====== PROVIDED RECORDS

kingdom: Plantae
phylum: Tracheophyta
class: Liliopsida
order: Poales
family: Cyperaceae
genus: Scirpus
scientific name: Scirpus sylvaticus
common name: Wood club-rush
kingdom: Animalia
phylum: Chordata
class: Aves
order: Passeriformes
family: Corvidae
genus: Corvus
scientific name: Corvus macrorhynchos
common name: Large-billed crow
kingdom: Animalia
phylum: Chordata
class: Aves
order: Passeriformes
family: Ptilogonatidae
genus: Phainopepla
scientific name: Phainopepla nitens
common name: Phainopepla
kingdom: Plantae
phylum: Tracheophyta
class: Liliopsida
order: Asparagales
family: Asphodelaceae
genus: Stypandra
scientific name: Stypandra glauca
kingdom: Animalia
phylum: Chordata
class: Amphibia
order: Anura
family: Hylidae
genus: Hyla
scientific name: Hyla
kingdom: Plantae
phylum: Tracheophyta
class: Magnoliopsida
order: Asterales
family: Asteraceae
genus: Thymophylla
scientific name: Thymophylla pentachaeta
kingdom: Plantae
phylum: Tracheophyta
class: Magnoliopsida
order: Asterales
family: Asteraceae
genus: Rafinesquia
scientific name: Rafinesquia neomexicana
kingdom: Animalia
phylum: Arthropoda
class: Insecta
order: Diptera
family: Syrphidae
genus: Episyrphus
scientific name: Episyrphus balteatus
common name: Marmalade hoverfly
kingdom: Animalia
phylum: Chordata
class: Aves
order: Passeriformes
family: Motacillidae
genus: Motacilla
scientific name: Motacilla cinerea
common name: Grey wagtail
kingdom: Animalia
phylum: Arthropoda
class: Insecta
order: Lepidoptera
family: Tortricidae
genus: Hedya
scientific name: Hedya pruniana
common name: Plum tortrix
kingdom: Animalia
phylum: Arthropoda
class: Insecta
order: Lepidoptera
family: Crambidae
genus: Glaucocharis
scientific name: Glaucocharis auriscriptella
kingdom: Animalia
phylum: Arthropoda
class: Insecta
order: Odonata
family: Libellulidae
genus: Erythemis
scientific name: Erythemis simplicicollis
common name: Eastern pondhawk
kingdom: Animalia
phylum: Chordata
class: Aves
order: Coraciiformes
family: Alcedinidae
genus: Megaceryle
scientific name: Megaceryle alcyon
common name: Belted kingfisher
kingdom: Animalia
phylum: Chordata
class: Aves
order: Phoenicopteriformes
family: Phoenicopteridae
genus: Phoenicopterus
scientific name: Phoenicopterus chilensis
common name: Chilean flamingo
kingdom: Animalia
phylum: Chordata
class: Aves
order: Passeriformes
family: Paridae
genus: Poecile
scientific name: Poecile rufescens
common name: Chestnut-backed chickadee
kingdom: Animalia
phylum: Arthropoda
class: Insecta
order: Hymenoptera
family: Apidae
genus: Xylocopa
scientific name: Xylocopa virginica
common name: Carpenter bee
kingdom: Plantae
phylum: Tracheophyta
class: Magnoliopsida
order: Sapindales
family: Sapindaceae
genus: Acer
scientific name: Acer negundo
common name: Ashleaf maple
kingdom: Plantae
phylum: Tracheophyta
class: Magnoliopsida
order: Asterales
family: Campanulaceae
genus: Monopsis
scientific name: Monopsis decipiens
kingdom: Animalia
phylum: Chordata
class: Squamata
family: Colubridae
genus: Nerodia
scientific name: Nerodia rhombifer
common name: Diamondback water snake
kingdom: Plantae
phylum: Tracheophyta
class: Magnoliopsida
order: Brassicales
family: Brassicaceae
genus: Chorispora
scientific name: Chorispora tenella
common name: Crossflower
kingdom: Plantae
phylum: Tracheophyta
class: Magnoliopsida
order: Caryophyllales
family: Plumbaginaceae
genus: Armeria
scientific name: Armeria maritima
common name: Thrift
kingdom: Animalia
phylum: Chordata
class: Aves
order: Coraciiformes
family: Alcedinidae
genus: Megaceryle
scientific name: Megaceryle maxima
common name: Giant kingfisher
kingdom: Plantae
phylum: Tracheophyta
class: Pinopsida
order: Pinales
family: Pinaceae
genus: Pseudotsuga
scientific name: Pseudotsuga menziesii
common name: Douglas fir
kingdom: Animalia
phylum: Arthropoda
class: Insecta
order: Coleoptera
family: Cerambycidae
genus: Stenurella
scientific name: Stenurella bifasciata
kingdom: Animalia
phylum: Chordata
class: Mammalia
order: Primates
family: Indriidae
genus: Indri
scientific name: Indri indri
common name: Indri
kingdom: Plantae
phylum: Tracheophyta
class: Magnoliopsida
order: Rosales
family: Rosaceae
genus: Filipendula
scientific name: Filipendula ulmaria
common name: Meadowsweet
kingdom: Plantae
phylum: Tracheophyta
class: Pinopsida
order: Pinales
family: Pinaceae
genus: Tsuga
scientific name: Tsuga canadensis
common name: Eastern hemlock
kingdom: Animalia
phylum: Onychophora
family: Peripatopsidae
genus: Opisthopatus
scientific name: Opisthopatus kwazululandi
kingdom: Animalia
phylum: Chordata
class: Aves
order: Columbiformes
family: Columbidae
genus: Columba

============

Turn every line in the rows above into a single numbered list, leaving out any blank lines.

1. kingdom: Plantae
2. phylum: Tracheophyta
3. class: Liliopsida
4. order: Poales
5. family: Cyperaceae
6. genus: Scirpus
7. scientific name: Scirpus sylvaticus
8. common name: Wood club-rush
9. kingdom: Animalia
10. phylum: Chordata
11. class: Aves
12. order: Passeriformes
13. family: Corvidae
14. genus: Corvus
15. scientific name: Corvus macrorhynchos
16. common name: Large-billed crow
17. kingdom: Animalia
18. phylum: Chordata
19. class: Aves
20. order: Passeriformes
21. family: Ptilogonatidae
22. genus: Phainopepla
23. scientific name: Phainopepla nitens
24. common name: Phainopepla
25. kingdom: Plantae
26. phylum: Tracheophyta
27. class: Liliopsida
28. order: Asparagales
29. family: Asphodelaceae
30. genus: Stypandra
31. scientific name: Stypandra glauca
32. kingdom: Animalia
33. phylum: Chordata
34. class: Amphibia
35. order: Anura
36. family: Hylidae
37. genus: Hyla
38. scientific name: Hyla
39. kingdom: Plantae
40. phylum: Tracheophyta
41. class: Magnoliopsida
42. order: Asterales
43. family: Asteraceae
44. genus: Thymophylla
45. scientific name: Thymophylla pentachaeta
46. kingdom: Plantae
47. phylum: Tracheophyta
48. class: Magnoliopsida
49. order: Asterales
50. family: Asteraceae
51. genus: Rafinesquia
52. scientific name: Rafinesquia neomexicana
53. kingdom: Animalia
54. phylum: Arthropoda
55. class: Insecta
56. order: Diptera
57. family: Syrphidae
58. genus: Episyrphus
59. scientific name: Episyrphus balteatus
60. common name: Marmalade hoverfly
61. kingdom: Animalia
62. phylum: Chordata
63. class: Aves
64. order: Passeriformes
65. family: Motacillidae
66. genus: Motacilla
67. scientific name: Motacilla cinerea
68. common name: Grey wagtail
69. kingdom: Animalia
70. phylum: Arthropoda
71. class: Insecta
72. order: Lepidoptera
73. family: Tortricidae
74. genus: Hedya
75. scientific name: Hedya pruniana
76. common name: Plum tortrix
77. kingdom: Animalia
78. phylum: Arthropoda
79. class: Insecta
80. order: Lepidoptera
81. family: Crambidae
82. genus: Glaucocharis
83. scientific name: Glaucocharis auriscriptella
84. kingdom: Animalia
85. phylum: Arthropoda
86. class: Insecta
87. order: Odonata
88. family: Libellulidae
89. genus: Erythemis
90. scientific name: Erythemis simplicicollis
91. common name: Eastern pondhawk
92. kingdom: Animalia
93. phylum: Chordata
94. class: Aves
95. order: Coraciiformes
96. family: Alcedinidae
97. genus: Megaceryle
98. scientific name: Megaceryle alcyon
99. common name: Belted kingfisher
100. kingdom: Animalia
101. phylum: Chordata
102. class: Aves
103. order: Phoenicopteriformes
104. family: Phoenicopteridae
105. genus: Phoenicopterus
106. scientific name: Phoenicopterus chilensis
107. common name: Chilean flamingo
108. kingdom: Animalia
109. phylum: Chordata
110. class: Aves
111. order: Passeriformes
112. family: Paridae
113. genus: Poecile
114. scientific name: Poecile rufescens
115. common name: Chestnut-backed chickadee
116. kingdom: Animalia
117. phylum: Arthropoda
118. class: Insecta
119. order: Hymenoptera
120. family: Apidae
121. genus: Xylocopa
122. scientific name: Xylocopa virginica
123. common name: Carpenter bee
124. kingdom: Plantae
125. phylum: Tracheophyta
126. class: Magnoliopsida
127. order: Sapindales
128. family: Sapindaceae
129. genus: Acer
130. scientific name: Acer negundo
131. common name: Ashleaf maple
132. kingdom: Plantae
133. phylum: Tracheophyta
134. class: Magnoliopsida
135. order: Asterales
136. family: Campanulaceae
137. genus: Monopsis
138. scientific name: Monopsis decipiens
139. kingdom: Animalia
140. phylum: Chordata
141. class: Squamata
142. family: Colubridae
143. genus: Nerodia
144. scientific name: Nerodia rhombifer
145. common name: Diamondback water snake
146. kingdom: Plantae
147. phylum: Tracheophyta
148. class: Magnoliopsida
149. order: Brassicales
150. family: Brassicaceae
151. genus: Chorispora
152. scientific name: Chorispora tenella
153. common name: Crossflower
154. kingdom: Plantae
155. phylum: Tracheophyta
156. class: Magnoliopsida
157. order: Caryophyllales
158. family: Plumbaginaceae
159. genus: Armeria
160. scientific name: Armeria maritima
161. common name: Thrift
162. kingdom: Animalia
163. phylum: Chordata
164. class: Aves
165. order: Coraciiformes
166. family: Alcedinidae
167. genus: Megaceryle
168. scientific name: Megaceryle maxima
169. common name: Giant kingfisher
170. kingdom: Plantae
171. phylum: Tracheophyta
172. class: Pinopsida
173. order: Pinales
174. family: Pinaceae
175. genus: Pseudotsuga
176. scientific name: Pseudotsuga menziesii
177. common name: Douglas fir
178. kingdom: Animalia
179. phylum: Arthropoda
180. class: Insecta
181. order: Coleoptera
182. family: Cerambycidae
183. genus: Stenurella
184. scientific name: Stenurella bifasciata
185. kingdom: Animalia
186. phylum: Chordata
187. class: Mammalia
188. order: Primates
189. family: Indriidae
190. genus: Indri
191. scientific name: Indri indri
192. common name: Indri
193. kingdom: Plantae
194. phylum: Tracheophyta
195. class: Magnoliopsida
196. order: Rosales
197. family: Rosaceae
198. genus: Filipendula
199. scientific name: Filipendula ulmaria
200. common name: Meadowsweet
201. kingdom: Plantae
202. phylum: Tracheophyta
203. class: Pinopsida
204. order: Pinales
205. family: Pinaceae
206. genus: Tsuga
207. scientific name: Tsuga canadensis
208. common name: Eastern hemlock
209. kingdom: Animalia
210. phylum: Onychophora
211. family: Peripatopsidae
212. genus: Opisthopatus
213. scientific name: Opisthopatus kwazululandi
214. kingdom: Animalia
215. phylum: Chordata
216. class: Aves
217. order: Columbiformes
218. family: Columbidae
219. genus: Columba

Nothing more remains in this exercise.